[INFORMATION SHOWN — start]

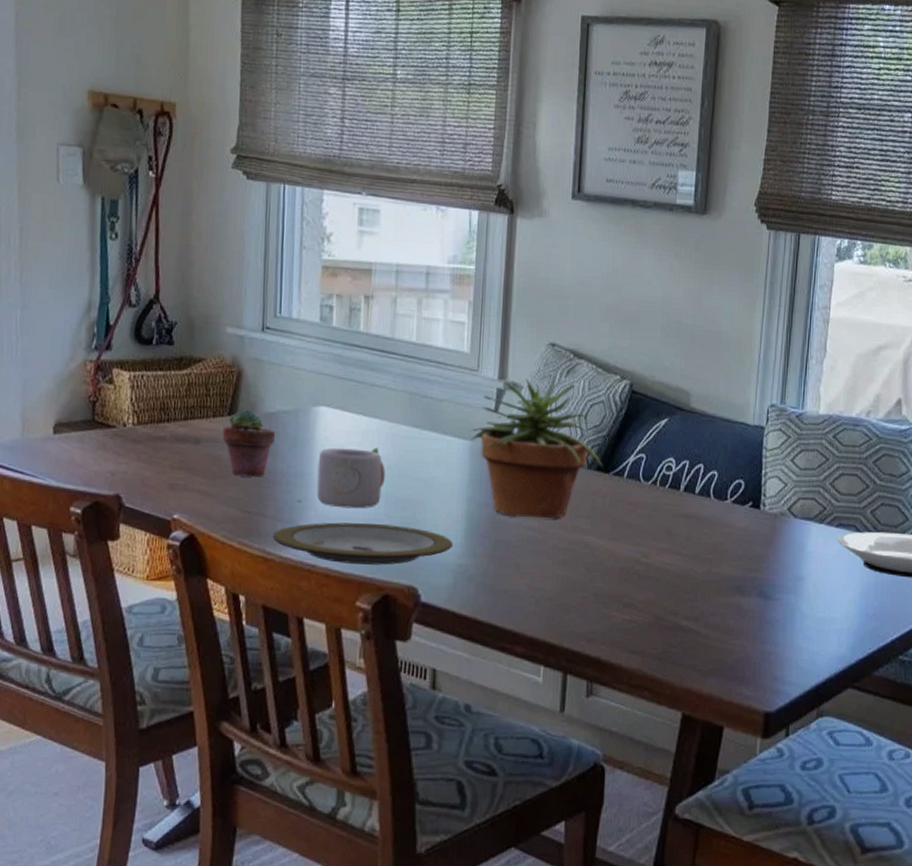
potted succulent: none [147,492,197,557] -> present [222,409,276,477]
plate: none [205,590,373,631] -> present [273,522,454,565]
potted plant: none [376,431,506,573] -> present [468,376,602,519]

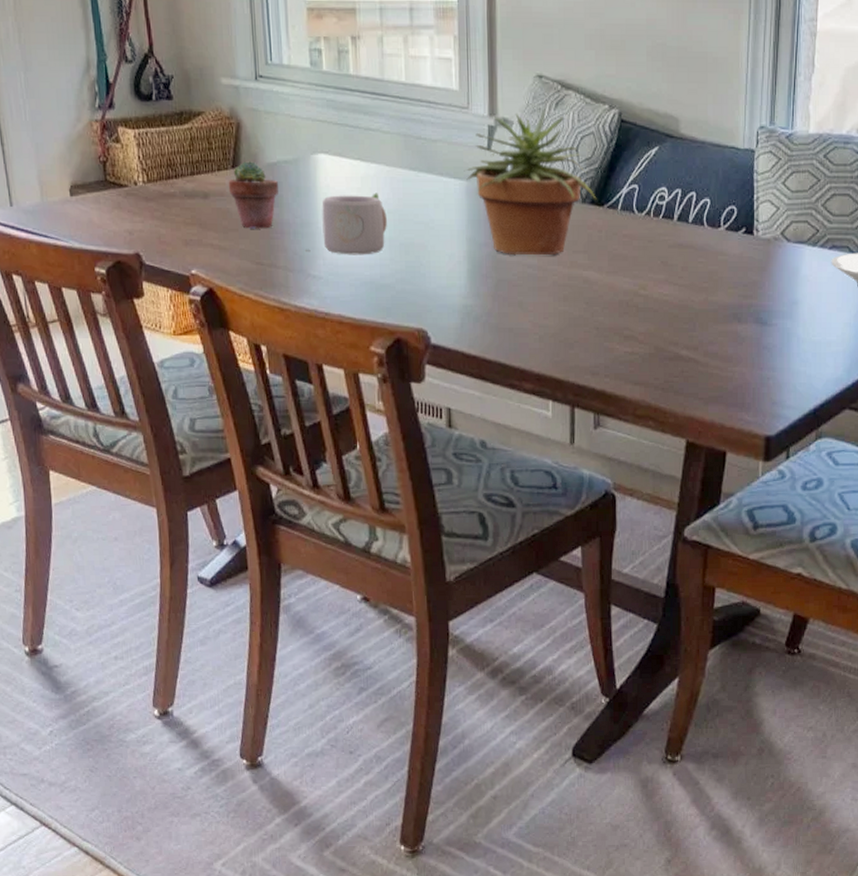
plate: present [273,522,454,565] -> none [286,270,458,310]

[INFORMATION SHOWN — finish]

WORK TASK
Exactly as written, set down the lines from the line holding "plate: none [205,590,373,631]" to the last line of the data, both ends included, pictures excluded.

EXERCISE RESPONSE
plate: none [205,590,373,631] -> present [273,522,454,565]
potted plant: none [376,431,506,573] -> present [468,376,602,519]

plate: present [273,522,454,565] -> none [286,270,458,310]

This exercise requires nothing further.